もうすぐ姿を現す「Windows 10 Creators Update」では、VR/MRデバイスをOSレベルでサポートする。また、「Windows Holographic」改め「Windows Mixed Reality」対応PCと組み合わせるヘッドマウントディスプレイ (HMD) がパートナー企業からリリースされる予定だ。1月に開催されたCES 2017では、5社がHMDデバイスを公開した。
これらのHMDデバイスは、300ドル程度の価格帯で2017年内に発売される予定だ。「Microsoft HoloLens」とは異なり、PCのハードウェアリソースを使ってVR/MR環境を実現する個人向けHMDデバイスとなる。
VR/MRコンテンツを作成する開発環境も整い始めている。Microsoftは3月1日、開発者向けにAcer製HMDデバイスとWindows 10 Insider Preview、SDK、ドキュメントなどをセットにしたパッケージを用意し、申し込みを受け付けている。
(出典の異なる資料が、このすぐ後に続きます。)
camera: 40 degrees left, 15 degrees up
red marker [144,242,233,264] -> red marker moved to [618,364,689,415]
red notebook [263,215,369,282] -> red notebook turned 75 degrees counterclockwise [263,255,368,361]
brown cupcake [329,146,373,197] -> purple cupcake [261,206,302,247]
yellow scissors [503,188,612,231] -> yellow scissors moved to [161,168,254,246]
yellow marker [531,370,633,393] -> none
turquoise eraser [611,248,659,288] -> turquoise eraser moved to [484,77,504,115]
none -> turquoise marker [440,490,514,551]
この開発キットに同梱されるAcer製HMDデバイスは、90Hzのリフレッシュレートを持つ1,440×1,440ピクセルの液晶ディスプレイと、3.5mmジャックによるオーディオ出力&マイク入力、表示用のHDMI 2.0とデータ転送用のUSB 3.0端子を備えている。解像度については、HP製HMDデバイスにも「1440^2」というロゴがあることから、1,440×1,440ピクセルが標準スペックとなるようだ。
さて、Windows 10 Insider Previewでは、すでにUWP (ユニバーサルWindowsプラットフォーム) アプリケーション「複合現実ポータル」を通じて、VR/MRコンテンツを体験できる。
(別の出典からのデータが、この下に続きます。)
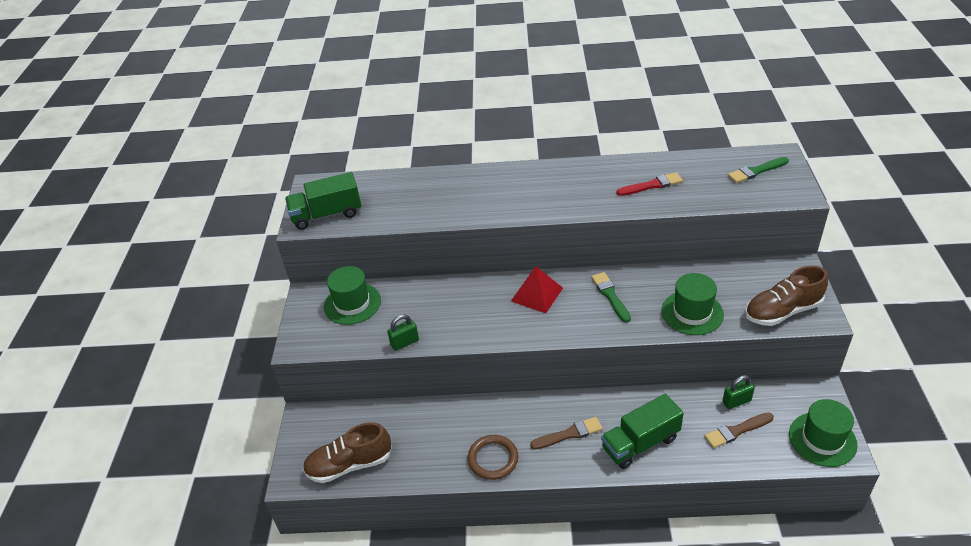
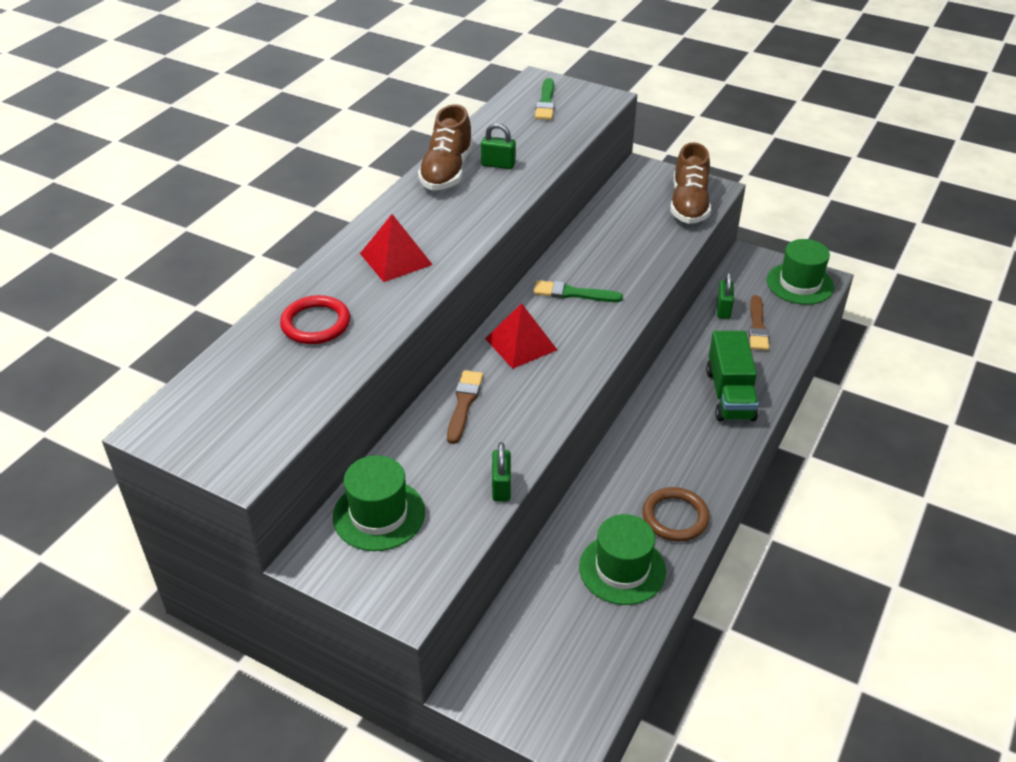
camera: 65 degrees left, 0 degrees up
green truck [285,172,361,230] -> none
brown shoe [303,422,392,483] -> brown shoe moved to [418,104,473,190]
brown brush [530,417,603,450] -> brown brush moved to [447,370,483,444]
red brush [616,172,683,196] -> green padlock [481,123,516,169]
green hat [661,273,724,335] -> green hat moved to [579,514,666,605]
none -> red ring [280,295,350,344]
none -> red pyramid [360,214,433,282]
複合現実ポータルを起動すると、最初に自身の身長を登録し、HMDデバイスの装着をうながされる。筆者はWindows 10に対応するHMDデバイスを所有していないため、Xboxコントローラーとマウスを使って開発者向けシミュレーションモードから操作した。頭を上下左右に動かすようにコントローラーの左スティックを動かすか、マウスの右ボタンでドラッグすると視点が移動する。
仮想空間内では各UWPアプリケーションを起動し、HMDデバイスがサポートする入力ジェスチャーで操作可能になるはずだ。面白いのが各UWPアプリケーションは、ベースとなるWindows 10上で登録したMicrosoftアカウントを引き継ぎ、メールやカレンダーは、PC上で登録した内容がそのまま表示される。なお、複合現実ポータルは[Win]+[Alt]+[I]キーを押せば、各入力先を複合現実ポータルからデスクトップに切り替える仕組みだ。
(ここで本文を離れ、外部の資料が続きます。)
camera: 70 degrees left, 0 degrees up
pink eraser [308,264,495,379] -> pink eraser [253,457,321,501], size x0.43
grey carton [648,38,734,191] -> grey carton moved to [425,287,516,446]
入力インターフェースの主軸は、これまでのキーボード&マウスから、HMDデバイスへと移行が進むのだろうか? 長年使い続けてきたキーボードのよう機敏な入力は難しく、マウスのような柔軟性は乏しいだろうが、Windows Mixed Realityという基盤が我々に新たなUXを提供する存在となるのは間違いない。今後の開発を楽しみにしながら、HMDデバイス登場を一日千秋の気持ちで待つことにしよう。